_Task brief:_
Drop the pictures, then repeat every record exactly as it stands.

_Material provided:_

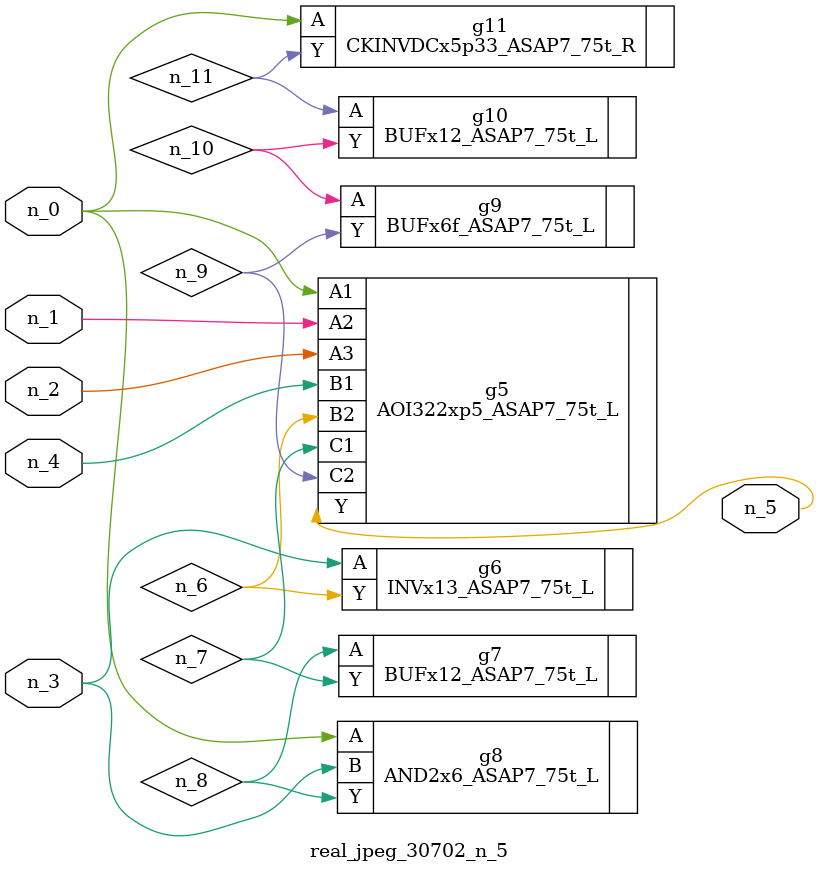
<source format=v>
module real_jpeg_30702_n_5 (n_4, n_0, n_1, n_2, n_3, n_5);

input n_4;
input n_0;
input n_1;
input n_2;
input n_3;

output n_5;

wire n_8;
wire n_11;
wire n_6;
wire n_7;
wire n_10;
wire n_9;

AOI322xp5_ASAP7_75t_L g5 ( 
.A1(n_0),
.A2(n_1),
.A3(n_2),
.B1(n_4),
.B2(n_6),
.C1(n_7),
.C2(n_9),
.Y(n_5)
);

AND2x6_ASAP7_75t_L g8 ( 
.A(n_0),
.B(n_3),
.Y(n_8)
);

CKINVDCx5p33_ASAP7_75t_R g11 ( 
.A(n_0),
.Y(n_11)
);

INVx13_ASAP7_75t_L g6 ( 
.A(n_3),
.Y(n_6)
);

BUFx12_ASAP7_75t_L g7 ( 
.A(n_8),
.Y(n_7)
);

BUFx6f_ASAP7_75t_L g9 ( 
.A(n_10),
.Y(n_9)
);

BUFx12_ASAP7_75t_L g10 ( 
.A(n_11),
.Y(n_10)
);


endmodule
</source>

_Response to the exercise:_
<source format=v>
module real_jpeg_30702_n_5 (n_4, n_0, n_1, n_2, n_3, n_5);

input n_4;
input n_0;
input n_1;
input n_2;
input n_3;

output n_5;

wire n_8;
wire n_11;
wire n_6;
wire n_7;
wire n_10;
wire n_9;

AOI322xp5_ASAP7_75t_L g5 ( 
.A1(n_0),
.A2(n_1),
.A3(n_2),
.B1(n_4),
.B2(n_6),
.C1(n_7),
.C2(n_9),
.Y(n_5)
);

AND2x6_ASAP7_75t_L g8 ( 
.A(n_0),
.B(n_3),
.Y(n_8)
);

CKINVDCx5p33_ASAP7_75t_R g11 ( 
.A(n_0),
.Y(n_11)
);

INVx13_ASAP7_75t_L g6 ( 
.A(n_3),
.Y(n_6)
);

BUFx12_ASAP7_75t_L g7 ( 
.A(n_8),
.Y(n_7)
);

BUFx6f_ASAP7_75t_L g9 ( 
.A(n_10),
.Y(n_9)
);

BUFx12_ASAP7_75t_L g10 ( 
.A(n_11),
.Y(n_10)
);


endmodule
</source>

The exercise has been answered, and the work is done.